I am processing a large dataset from a questionnaire that contains coded responses in some but not all columns. I would like to replace the coded responses with actual values. The key/dictionary is stored in another database. The complicating factor is that different questions (stored as columns in original dataset) used the same code (typically numeric), but the code has different meanings depending on the column (question).
How can I replace the coded values in the original dataset with different valuse from a corresponding key stored in the dictionary table, but do it by specific column name (also stored in the dictionary table)?
Below is an example of the original dataset and the dictionary table, as well as desired result.
original <- data.frame(
name = c('Jane','Mary','John', 'Billy'),
home = c(1,3,4,2),
car = c('b','b','a','b'),
shirt = c(3,2,1,1),
shoes = c('Black','Black','Black','Brown')
)
keymap <- data.frame(
column_name=c('home','home','home','home','car','car','shirt','shirt','shirt'),
value_old=c('1','2','3','4','a','b','1','2','3'),
value_new=c('Single family','Duplex','Condo','Apartment','Sedan','SUV','White','Red','Blue')
)
result <- data.frame(
name = c('Jane','Mary','John', 'Billy'),
home = c('Single family','Condo','Apartment','Duplex'),
car = c('SUV','SUV','Sedan','SUV'),
shirt = c('Blue','Red','White','White'),
shoes = c('Black','Black','Black','Brown')
)
> original
name home car shirt shoes
1 Jane 1 b 3 Black
2 Mary 3 b 2 Black
3 John 4 a 1 Black
4 Billy 2 b 1 Brown
> keymap
column_name value_old value_new
1 home 1 Single family
2 home 2 Duplex
3 home 3 Condo
4 home 4 Apartment
5 car a Sedan
6 car b SUV
7 shirt 1 White
8 shirt 2 Red
9 shirt 3 Blue
> result
name home car shirt shoes
1 Jane Single family SUV Blue Black
2 Mary Condo SUV Red Black
3 John Apartment Sedan White Black
4 Billy Duplex SUV White Brown
I have tried different approaches using dplyr but have not gotten far as I do not have a robust understanding of the mutate/join syntax.

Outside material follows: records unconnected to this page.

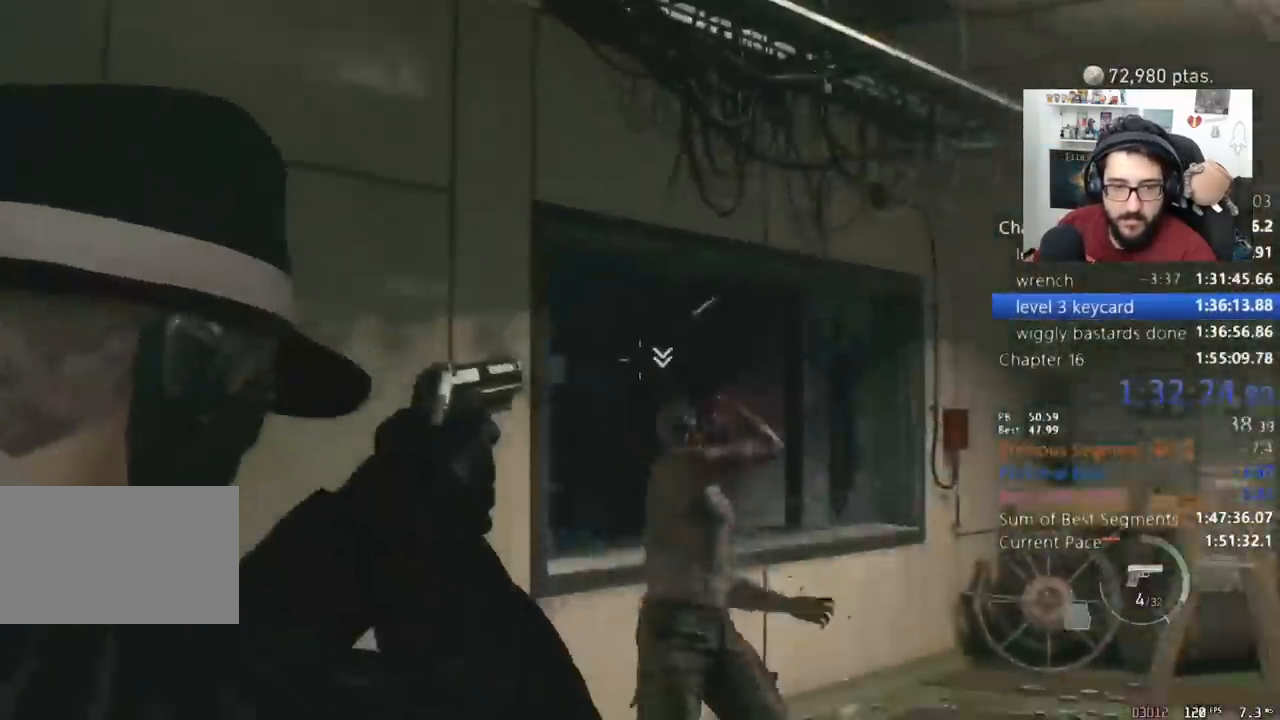
{"keys": ["shift", "w"], "mouse": [], "events": [[100, "w", "down"], [167, "mouse_left", "up"], [267, "mouse_right", "up"], [333, "r", "down"], [433, "r", "up"], [500, "shift", "down"]]}
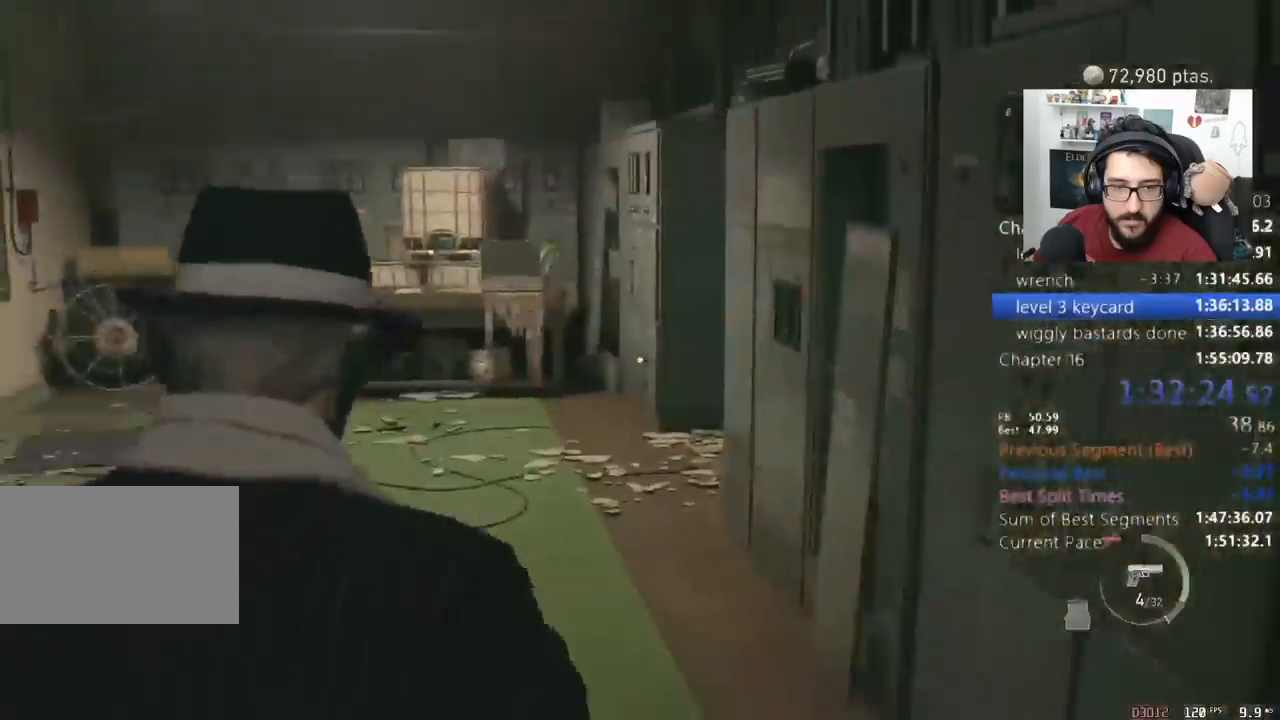
{"keys": ["a", "shift", "w"], "mouse": [], "events": [[367, "a", "down"]]}
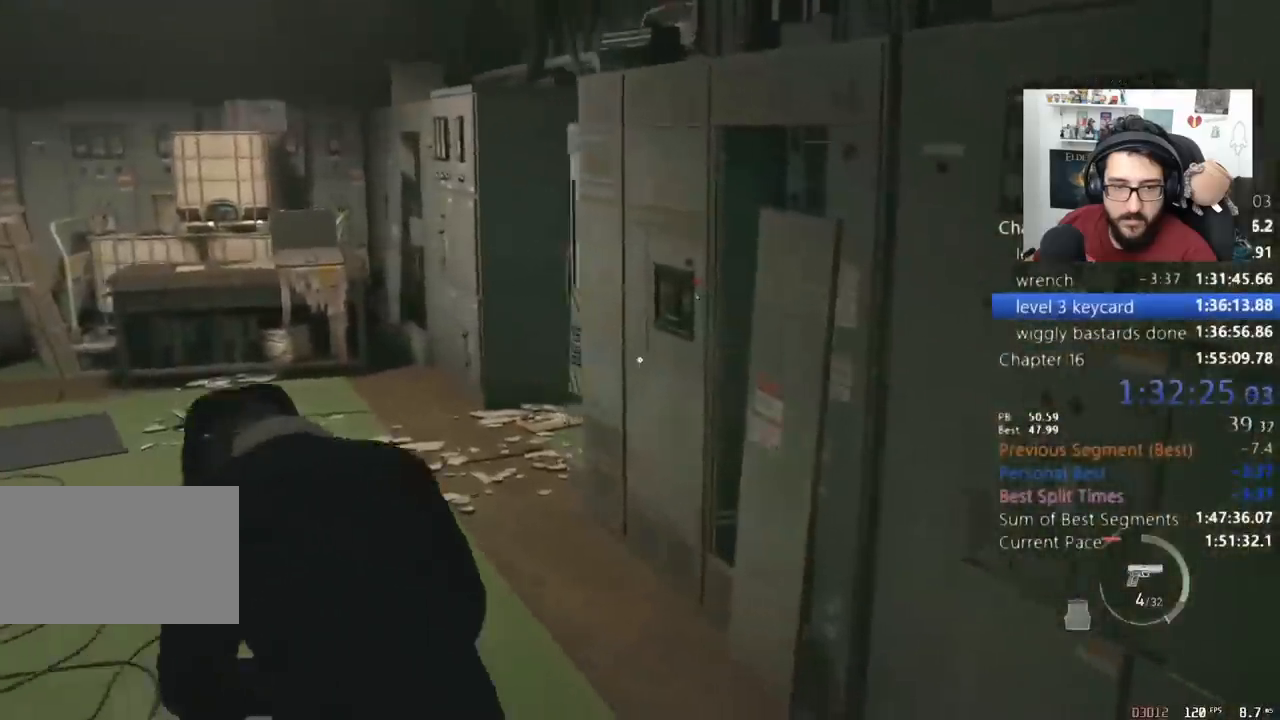
{"keys": ["shift", "w"], "mouse": [], "events": [[33, "a", "up"], [100, "a", "down"], [200, "a", "up"], [233, "a", "down"], [367, "a", "up"]]}
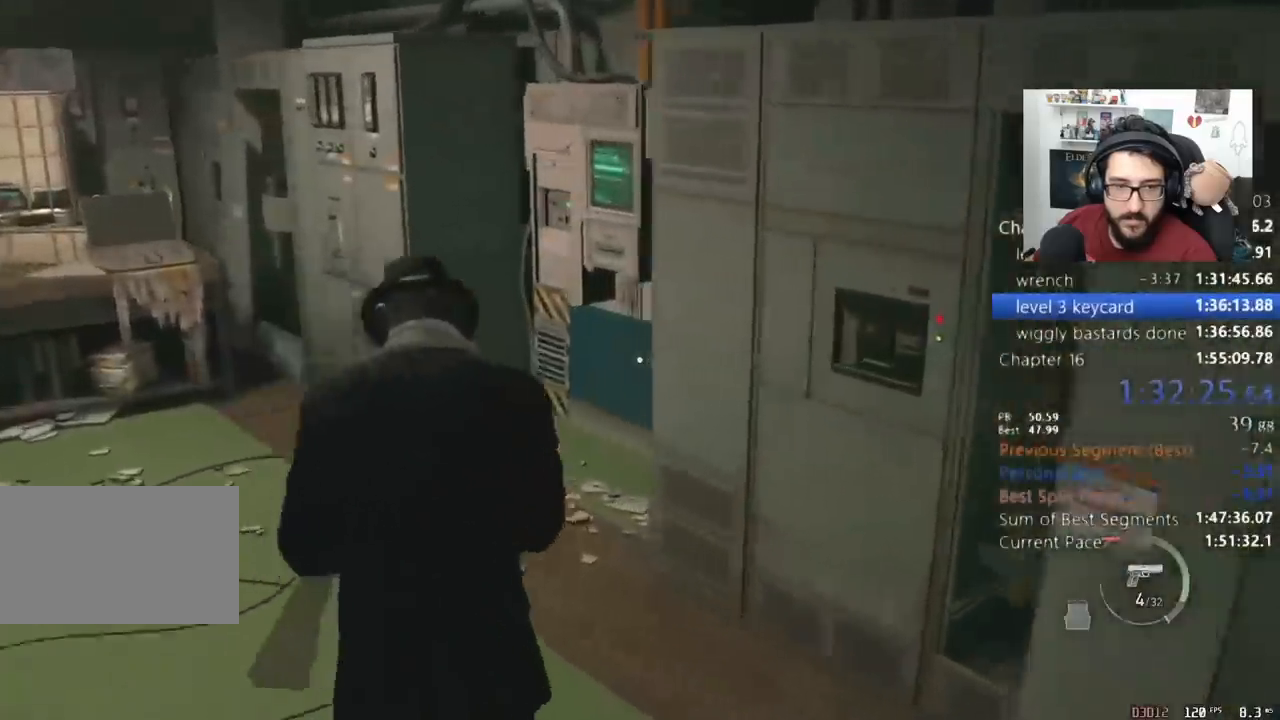
{"keys": ["d", "shift"], "mouse": [], "events": [[333, "d", "down"], [467, "w", "up"]]}
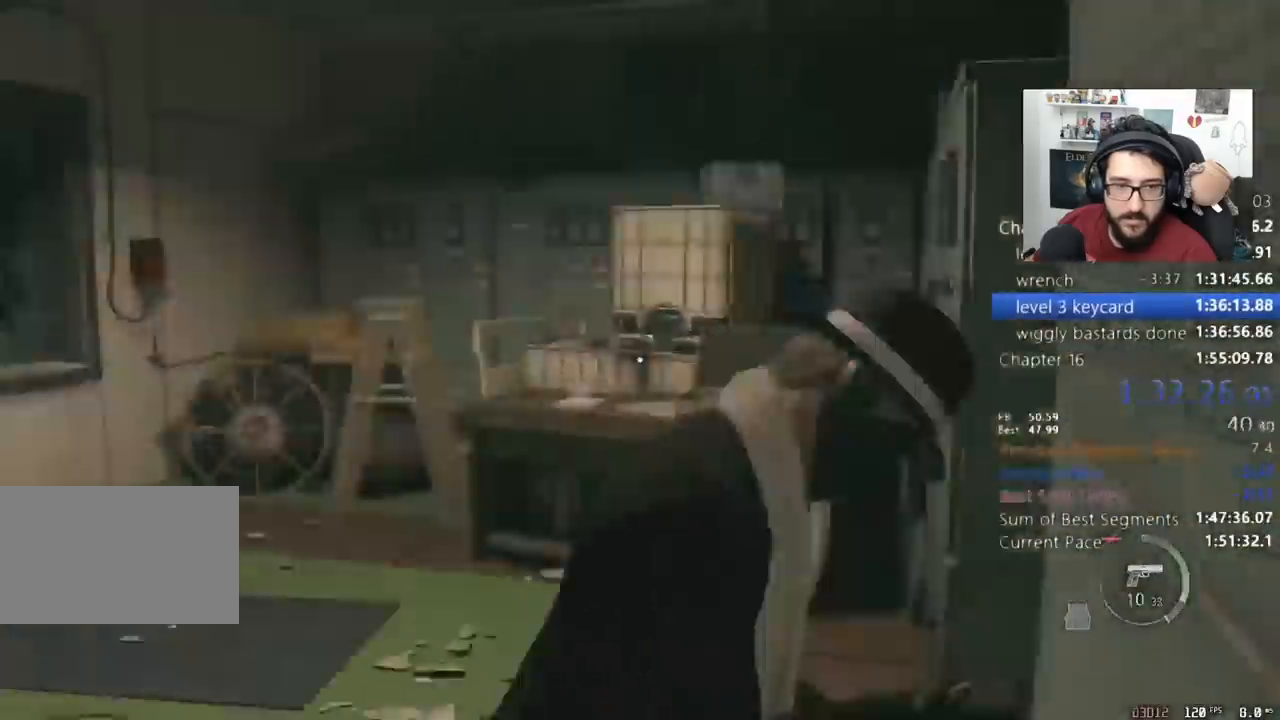
{"keys": ["s"], "mouse": [], "events": [[33, "shift", "up"], [67, "s", "down"], [167, "d", "up"], [167, "mouse_right", "down"], [267, "mouse_right", "up"], [367, "a", "down"], [467, "a", "up"]]}
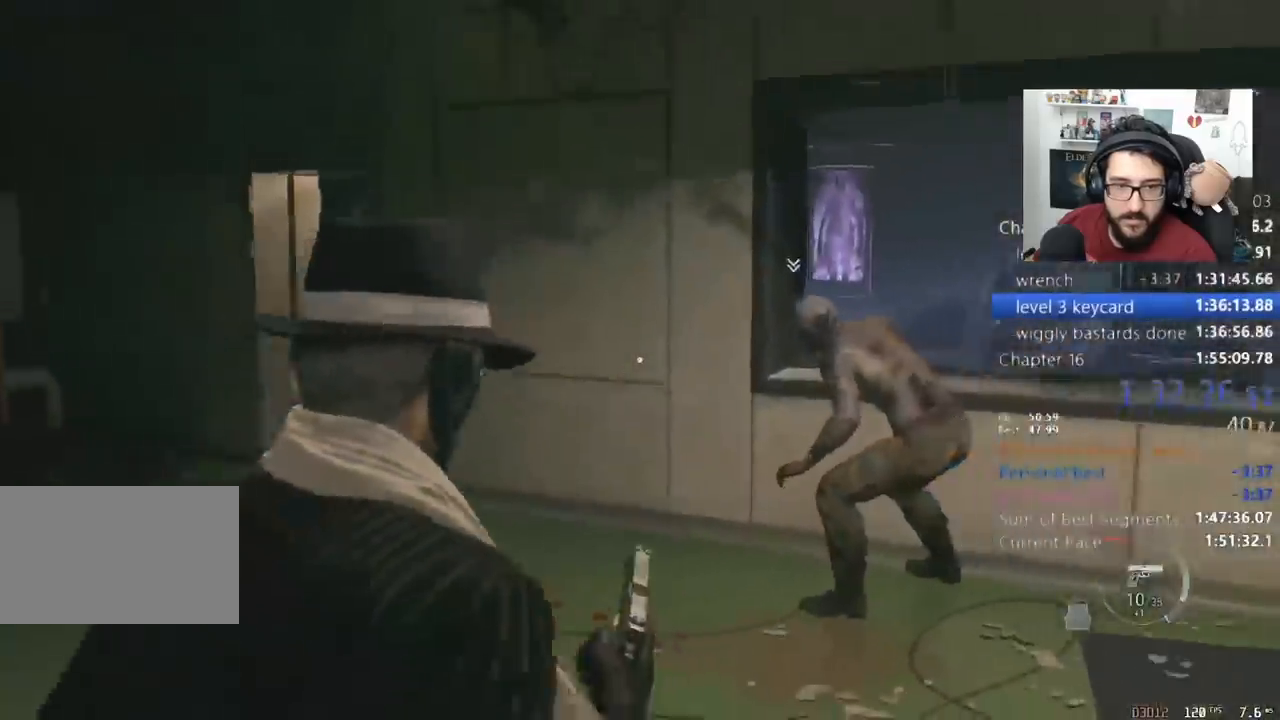
{"keys": [], "mouse": ["right"], "events": [[467, "a", "down"], [467, "mouse_right", "down"], [467, "s", "up"], [500, "a", "up"]]}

CodePudding user response:
We may loop across
the unique
values from the 'column_name' column of 'keymap' in the original
, subset the keymap
that matches the column name (cur_column()
), select the columns 2 and 3, deframe
to a named vector and match with the values of the column for replacement
library(dplyr)
library(tibble)
original %>%
mutate(across(all_of(unique(keymap$column_name)), ~
(keymap %>%
filter(column_name == cur_column()) %>%
select(-column_name) %>%
deframe)[as.character(.x)]))
-output
name home car shirt shoes
1 Jane Single family SUV Blue Black
2 Mary Condo SUV Red Black
3 John Apartment Sedan White Black
4 Billy Duplex SUV White Brown
Or an approach in base R
lst1 <- split(with(keymap, setNames(value_new, value_old)), keymap$column_name)
original[names(lst1)] <- Map(\(x, y) y[as.character(x)],
original[names(lst1)], lst1)
CodePudding user response:
Please check below code where we can use the factor
to replace the values in one column with data from another dataframe here in this case with keymap
library(tidyverse)
original %>% mutate(home=factor(home, keymap$value_old, keymap$value_new),
car=factor(car, keymap$value_old, keymap$value_new),
shirt=factor(shirt, keymap$value_old, keymap$value_new)
)
Created on 2023-02-04 with reprex v2.0.2
name home car shirt shoes
1 Jane Single family SUV Condo Black
2 Mary Condo SUV Duplex Black
3 John Apartment Sedan Single family Black
4 Billy Duplex SUV Single family Brown